For many among the slender majority of US voters who voted for Trump, the spectacular and expertly choreographed programme of sweeping, provocative change – the bureaucracy ransacked; the DEI culture obliterated; the mass lay-offs of federal workers; the threatened acquisition of Greenland and the casual insults and tariff threats towards Canada - are signs that the new golden age of American prosperity and strength is upon them.
But for the 49 per cent who believe Trump to be a ruinous chapter in the grand history of the White House, the abiding feelings range from disbelief to fear to resignation to a worry that American democracy is reaching an end point.
What both sides share is a lack of certainty as to where all of this is going to leave the US. An odd moment happened during the Air Force One exchange. The big jet went through a spot of turbulence. The president grimaced and grabbed hold of the doorway. “That was a nasty bump,” he said, ever alert to his image in front of the camera. But it was a glimpse of ordinary human vulnerability; a flicker of a reminder Trump will turn 79 this summer.
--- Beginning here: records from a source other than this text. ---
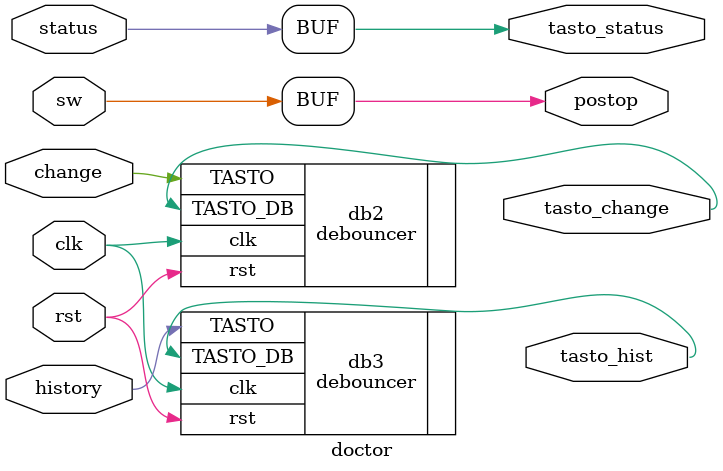
<source format=v>
`timescale 1ns / 1ps


module doctor#(parameter Nbit = 4, nMAX = 13)( // Nbit = 26, MAX = 50_000_000   --> Parametri utilizzati nel sistema completo
input wire clk, rst, sw, change, history, status,
output wire postop,
output wire tasto_change, tasto_hist, tasto_status
    );
    
    debouncer #(.Nbit(Nbit), .MAX(nMAX)) db2(.clk(clk), .rst(rst), .TASTO(change), .TASTO_DB(tasto_change));
    debouncer #(.Nbit(Nbit), .MAX(nMAX)) db3(.clk(clk), .rst(rst), .TASTO(history), .TASTO_DB(tasto_hist));
    //debouncer #(.Nbit(Nbit), .MAX(nMAX)) db4(.clk(clk), .rst(rst), .TASTO(status), .TASTO_DB(tasto_status));
    assign tasto_status = status;
    
    assign postop = sw;
    
    
    
 
endmodule

</source>
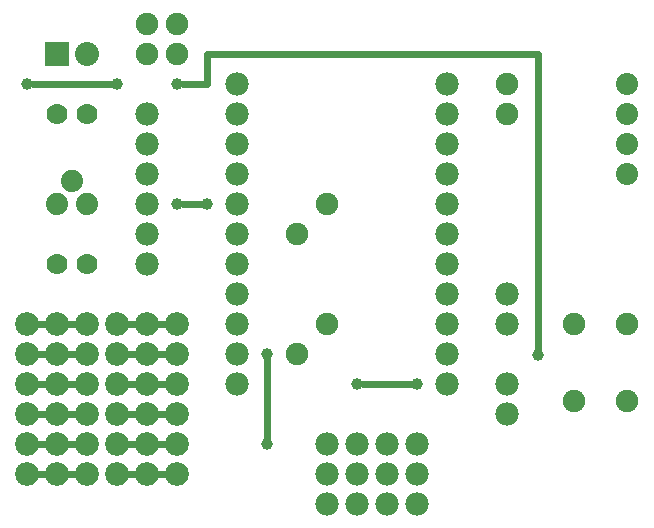
<source format=gtl>
G04 MADE WITH FRITZING*
G04 WWW.FRITZING.ORG*
G04 DOUBLE SIDED*
G04 HOLES PLATED*
G04 CONTOUR ON CENTER OF CONTOUR VECTOR*
%ASAXBY*%
%FSLAX23Y23*%
%MOIN*%
%OFA0B0*%
%SFA1.0B1.0*%
%ADD10C,0.039370*%
%ADD11C,0.078000*%
%ADD12C,0.075000*%
%ADD13C,0.070000*%
%ADD14C,0.080000*%
%ADD15C,0.073889*%
%ADD16C,0.074000*%
%ADD17C,0.079370*%
%ADD18R,0.080000X0.080000*%
%ADD19C,0.024000*%
%LNCOPPER1*%
G90*
G70*
G54D10*
X584Y1176D03*
X684Y1176D03*
G54D11*
X1384Y276D03*
X1284Y276D03*
X1184Y276D03*
X1084Y276D03*
X1384Y176D03*
X1284Y176D03*
X1184Y176D03*
X1084Y176D03*
X1384Y376D03*
X1284Y376D03*
X1184Y376D03*
X1084Y376D03*
G54D12*
X1084Y1176D03*
X1084Y776D03*
X984Y1076D03*
X984Y676D03*
G54D10*
X1384Y576D03*
X1184Y576D03*
X884Y676D03*
X884Y376D03*
G54D13*
X184Y1476D03*
X284Y1476D03*
X184Y976D03*
X284Y976D03*
G54D14*
X184Y1676D03*
X284Y1676D03*
G54D15*
X2084Y1276D03*
X2084Y1376D03*
X2084Y1476D03*
X2084Y1576D03*
G54D16*
X284Y1176D03*
X234Y1251D03*
X184Y1176D03*
X284Y1176D03*
X234Y1251D03*
X184Y1176D03*
G54D11*
X1484Y1576D03*
X1484Y1476D03*
X1484Y1376D03*
X1484Y1276D03*
X1484Y1176D03*
X1484Y1076D03*
X1484Y976D03*
X1484Y876D03*
X1484Y776D03*
X1484Y676D03*
X1484Y576D03*
X484Y1476D03*
X484Y1376D03*
X484Y1276D03*
X484Y1176D03*
X484Y1076D03*
X484Y976D03*
X1684Y876D03*
X1684Y776D03*
G54D12*
X1684Y1476D03*
X1684Y1576D03*
X2084Y776D03*
X2084Y520D03*
X1906Y776D03*
X1906Y520D03*
G54D10*
X84Y1576D03*
X384Y1576D03*
G54D11*
X784Y1576D03*
X784Y1476D03*
X784Y1376D03*
X784Y1276D03*
X784Y1176D03*
X784Y1076D03*
X784Y976D03*
X784Y876D03*
X784Y776D03*
X784Y676D03*
X784Y576D03*
G54D17*
X584Y776D03*
X484Y776D03*
X384Y776D03*
X284Y776D03*
X184Y776D03*
X84Y776D03*
X584Y676D03*
X484Y676D03*
X384Y676D03*
X284Y676D03*
X184Y676D03*
X84Y676D03*
X584Y576D03*
X484Y576D03*
X384Y576D03*
X284Y576D03*
X184Y576D03*
X84Y576D03*
X584Y476D03*
X484Y476D03*
X384Y476D03*
X284Y476D03*
X184Y476D03*
X84Y476D03*
X584Y376D03*
X484Y376D03*
X384Y376D03*
X284Y376D03*
X184Y376D03*
X84Y376D03*
X584Y276D03*
X484Y276D03*
X384Y276D03*
X284Y276D03*
X184Y276D03*
X84Y276D03*
G54D12*
X484Y1776D03*
X584Y1776D03*
X484Y1676D03*
X584Y1676D03*
G54D11*
X1684Y576D03*
X1684Y476D03*
G54D10*
X1785Y672D03*
X584Y1576D03*
G54D18*
X184Y1676D03*
G54D19*
X603Y1176D02*
X665Y1176D01*
D02*
X1365Y576D02*
X1203Y576D01*
D02*
X884Y657D02*
X884Y395D01*
D02*
X365Y1576D02*
X103Y1576D01*
D02*
X603Y1576D02*
X684Y1576D01*
D02*
X684Y1676D02*
X1785Y1676D01*
D02*
X684Y1576D02*
X684Y1676D01*
D02*
X1785Y1676D02*
X1785Y691D01*
D02*
X153Y676D02*
X114Y676D01*
D02*
X153Y776D02*
X114Y776D01*
D02*
X153Y576D02*
X114Y576D01*
D02*
X153Y476D02*
X114Y476D01*
D02*
X153Y376D02*
X114Y376D01*
D02*
X153Y276D02*
X114Y276D01*
D02*
X253Y276D02*
X214Y276D01*
D02*
X253Y376D02*
X214Y376D01*
D02*
X253Y476D02*
X214Y476D01*
D02*
X253Y576D02*
X214Y576D01*
D02*
X253Y676D02*
X214Y676D01*
D02*
X253Y776D02*
X214Y776D01*
D02*
X453Y776D02*
X414Y776D01*
D02*
X553Y776D02*
X514Y776D01*
D02*
X453Y676D02*
X414Y676D01*
D02*
X553Y676D02*
X514Y676D01*
D02*
X453Y576D02*
X414Y576D01*
D02*
X553Y576D02*
X514Y576D01*
D02*
X453Y476D02*
X414Y476D01*
D02*
X553Y476D02*
X514Y476D01*
D02*
X453Y376D02*
X414Y376D01*
D02*
X553Y376D02*
X514Y376D01*
D02*
X453Y276D02*
X414Y276D01*
D02*
X553Y276D02*
X514Y276D01*
G04 End of Copper1*
M02*
</source>
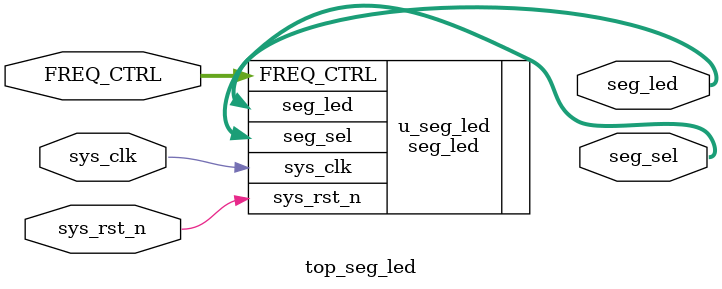
<source format=v>
module top_seg_led(
    //global clock
    input            sys_clk  ,       // 全局时钟信号
    input            sys_rst_n,       // 复位信号（低有效）
    input     [31:0]  FREQ_CTRL,
    output    [5:0]  seg_sel  ,       // 数码管位选信号
    output    [7:0]  seg_led          // 数码管段选信号
    
);

//wire define
           // 数码管显示的数值
wire    [ 5:0]  point;                // 数码管小数点的位置
wire            en;                   // 数码管显示使能信号
wire            sign;                 // 数码管显示数据的符号位



//*****************************************************
//**                    main code
//*****************************************************

//数码管动态显示模块
seg_led u_seg_led(
    .sys_clk           (sys_clk  ),       // 时钟信号
    .sys_rst_n         (sys_rst_n),       // 复位信号
    .FREQ_CTRL     (FREQ_CTRL ),       // 显示的数值
    .seg_sel       (seg_sel  ),       // 位选
    .seg_led       (seg_led  )        // 段选
);

endmodule
</source>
He has never been more powerful. But his time is finite.
Even those Democrats who made peace with November’s result and decided to lean into the potential for positive change brought about by the abrasive New Yorker could not reconcile their stance with the facts of the first month, from Elon Musk’s unlimited access to the federal houses to the unprovoked threats and verbal assaults on Greenland, on Canada and most recently on the people of Ukraine, to the teasing declaration − in one of Trump’s social media posts − of “LONG LIVE THE KING!”.
But the party lacks a leading voice and its followers are entitled to ask where are all the famous faces and names - Kamala Harris and Barack Obama and Oprah Winfrey - who delivered that short-lived moment of “joy” to the Democrats in Chicago last August? Where are they now in the party’s hour of need?
And the engines of the Trump administration are only beginning to rev up. RFK jnr is just starting to announce his plans to overhaul the department of health. On Thursday, Kash Patel was confirmed as head of the FBI. He has already vowed to scatter its operations across the country, closing J Edgar Hoover building so it can be reopened as “a museum of the deep state”.
“What’s the mood like?” people ask. In many ways, the same as ever. Life goes on. The talkshows, the ball games, work, family, laughter ... the American public has to get on with the day-to-day business of living. Europe’s cold reckoning does not register as strongly here. Chamberlain’s old refrain - “a quarrel in a faraway country” – still holds true for many. It’s early days but there is just a low-fi sense that the US is about to enter a new, entirely unfamiliar chapter.
March 4th is slated as the date for Trump’s state of the union address. The invitation was extended on January 31st by the House of Representatives speaker, Mike Johnson.
The weight of the union might be a more apt title.